The availability of work and the consequent hike in income have changed Naik’s social status. She now commands respect in the village and controls household decisions. She takes part in village planning and Gram Sabhas. The Sarpanch and Gram Rojgar Sevak (GRS) resolve her work-related issues in a timely fashion.
Naik now also has a mobile phone that she uses to contact the block officials. Although the block staff was callous in the beginning, their attitude towards her has changed. The junior engineer comes to the work site for measurement, when contacted, which has reduced payment delays in the village. She is extremely happy about the introduction of direct fund transfers of MGNREGA money to the card holder’s account. This has eradicated the cheque payment system, which was a major reason for delayed payments. She feels that the availability of the banking system has helped people in many ways. People no longer have to walk long distances to withdraw money, only to return empty handed due to long queues.

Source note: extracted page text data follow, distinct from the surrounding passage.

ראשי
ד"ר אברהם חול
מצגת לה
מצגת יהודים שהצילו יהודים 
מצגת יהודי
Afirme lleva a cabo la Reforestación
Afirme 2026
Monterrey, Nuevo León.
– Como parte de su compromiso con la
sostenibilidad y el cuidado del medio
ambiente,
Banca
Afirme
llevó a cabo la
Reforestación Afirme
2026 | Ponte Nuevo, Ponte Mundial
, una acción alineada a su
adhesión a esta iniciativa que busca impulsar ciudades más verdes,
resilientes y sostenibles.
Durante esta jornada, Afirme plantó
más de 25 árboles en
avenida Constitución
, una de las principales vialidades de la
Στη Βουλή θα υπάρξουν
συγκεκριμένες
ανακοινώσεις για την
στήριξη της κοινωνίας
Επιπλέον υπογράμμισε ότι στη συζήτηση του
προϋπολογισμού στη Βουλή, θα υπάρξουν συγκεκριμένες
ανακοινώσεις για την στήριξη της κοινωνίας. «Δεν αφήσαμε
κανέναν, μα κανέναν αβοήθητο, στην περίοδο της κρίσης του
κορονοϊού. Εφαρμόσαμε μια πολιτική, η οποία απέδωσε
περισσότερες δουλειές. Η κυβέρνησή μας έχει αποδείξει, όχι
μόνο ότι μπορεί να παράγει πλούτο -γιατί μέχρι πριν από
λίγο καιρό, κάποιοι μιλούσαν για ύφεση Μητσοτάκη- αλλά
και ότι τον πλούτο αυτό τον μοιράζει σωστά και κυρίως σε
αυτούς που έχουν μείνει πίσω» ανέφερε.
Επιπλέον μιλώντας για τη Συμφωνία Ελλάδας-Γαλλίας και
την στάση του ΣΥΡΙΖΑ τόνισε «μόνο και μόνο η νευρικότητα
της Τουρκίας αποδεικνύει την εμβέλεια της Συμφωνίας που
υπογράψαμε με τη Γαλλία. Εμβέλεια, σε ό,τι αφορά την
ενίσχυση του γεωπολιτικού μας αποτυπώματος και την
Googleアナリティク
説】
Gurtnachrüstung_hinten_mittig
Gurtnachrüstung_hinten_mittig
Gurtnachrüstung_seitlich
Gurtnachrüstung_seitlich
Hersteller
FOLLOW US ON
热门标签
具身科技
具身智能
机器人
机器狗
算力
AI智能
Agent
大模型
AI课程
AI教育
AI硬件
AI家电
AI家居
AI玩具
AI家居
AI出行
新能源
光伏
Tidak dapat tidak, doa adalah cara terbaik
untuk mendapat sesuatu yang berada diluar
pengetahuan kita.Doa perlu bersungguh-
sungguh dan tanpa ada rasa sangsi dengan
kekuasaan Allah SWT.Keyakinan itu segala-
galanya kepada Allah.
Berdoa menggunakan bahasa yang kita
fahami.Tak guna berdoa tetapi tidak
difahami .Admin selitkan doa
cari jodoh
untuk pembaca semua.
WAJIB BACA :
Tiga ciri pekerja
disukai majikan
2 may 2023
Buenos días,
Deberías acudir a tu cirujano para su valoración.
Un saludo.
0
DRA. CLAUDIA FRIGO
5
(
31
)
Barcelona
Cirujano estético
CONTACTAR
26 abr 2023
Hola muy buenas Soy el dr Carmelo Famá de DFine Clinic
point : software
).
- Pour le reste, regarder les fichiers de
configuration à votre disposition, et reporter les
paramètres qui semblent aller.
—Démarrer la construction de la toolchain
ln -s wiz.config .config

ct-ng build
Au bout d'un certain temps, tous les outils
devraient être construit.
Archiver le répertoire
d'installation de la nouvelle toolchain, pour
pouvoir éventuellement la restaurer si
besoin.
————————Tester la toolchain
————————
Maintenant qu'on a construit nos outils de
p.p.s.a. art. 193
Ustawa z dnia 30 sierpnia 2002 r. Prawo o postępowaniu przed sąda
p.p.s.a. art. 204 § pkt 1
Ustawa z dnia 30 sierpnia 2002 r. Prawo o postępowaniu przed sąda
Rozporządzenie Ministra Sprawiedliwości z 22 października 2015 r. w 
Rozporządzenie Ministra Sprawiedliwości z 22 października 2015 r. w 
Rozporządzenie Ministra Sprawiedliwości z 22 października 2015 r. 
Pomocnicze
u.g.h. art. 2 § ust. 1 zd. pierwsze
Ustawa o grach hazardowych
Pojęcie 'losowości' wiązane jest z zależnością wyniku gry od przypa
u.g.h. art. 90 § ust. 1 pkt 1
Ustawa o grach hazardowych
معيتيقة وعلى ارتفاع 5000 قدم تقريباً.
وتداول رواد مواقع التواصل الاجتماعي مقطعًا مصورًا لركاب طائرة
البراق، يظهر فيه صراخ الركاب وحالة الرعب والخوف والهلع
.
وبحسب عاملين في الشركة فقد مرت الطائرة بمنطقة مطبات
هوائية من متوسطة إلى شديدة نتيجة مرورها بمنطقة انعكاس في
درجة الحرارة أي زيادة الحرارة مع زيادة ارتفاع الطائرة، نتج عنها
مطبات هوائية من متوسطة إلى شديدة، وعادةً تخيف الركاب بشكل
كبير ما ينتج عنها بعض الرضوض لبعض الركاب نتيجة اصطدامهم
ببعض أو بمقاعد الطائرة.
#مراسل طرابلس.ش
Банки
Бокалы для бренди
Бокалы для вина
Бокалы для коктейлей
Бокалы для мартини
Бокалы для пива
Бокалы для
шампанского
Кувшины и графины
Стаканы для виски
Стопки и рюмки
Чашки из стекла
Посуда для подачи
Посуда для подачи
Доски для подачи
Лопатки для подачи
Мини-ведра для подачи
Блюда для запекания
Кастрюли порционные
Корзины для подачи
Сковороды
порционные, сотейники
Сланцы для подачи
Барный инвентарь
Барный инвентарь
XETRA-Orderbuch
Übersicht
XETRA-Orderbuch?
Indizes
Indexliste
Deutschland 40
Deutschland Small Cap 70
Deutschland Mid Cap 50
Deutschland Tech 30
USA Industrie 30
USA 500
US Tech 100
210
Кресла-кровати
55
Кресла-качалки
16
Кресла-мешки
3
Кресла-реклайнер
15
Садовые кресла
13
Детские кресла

Inspired by her, many women who were earlier reluctant to come to work are now taking part in MGNREGA works. Some women work for just a week or two to get some cash for a specific purpose. This is a positive, according to Naik, and should be viewed as an indicator of how women have started planning for things beyond just the basic minimum needs of a household.
Naik is also a member of the Vishwa Matarini Self Help Group (SHG). The group has accumulated more than 20,000 rupees in savings. Participation in the group has increased the confidence of the members as they are assured of getting help in their time of need. The SHG is also planning to make bricks and supply them to Indira Awaas Yojana beneficiaries. The women are confident of profiting from this activity. They are planning to get the group graded through the state National Rural Livelihood Mission (NRLM) team and accessing credit, which will open up more avenues for them.
Looking ahead, Naik is adamant that her daughter will not marry until she learns to take care of herself. She believes that both her sons will complete college and get decent jobs. She wants more and more people to undertake 100 days of work under MGNREGA so that they can avail more benefits. She believes that once they finish the ongoing rain water management project, the productivity of the fields will increase as the land will be able to retain more water and the groundwater will be replenished. She is confident that the overall situation is going to improve in the near future. She has faith in the system. Although the village is yet to be electrified, she believes their future is going to be brighter.
Although Naik’s story is testament to the success of government-run programmes, there are still thousands of women waiting to enjoy similar success. Her trajectory is a reminder that well-crafted schemes are only as good as their implementation.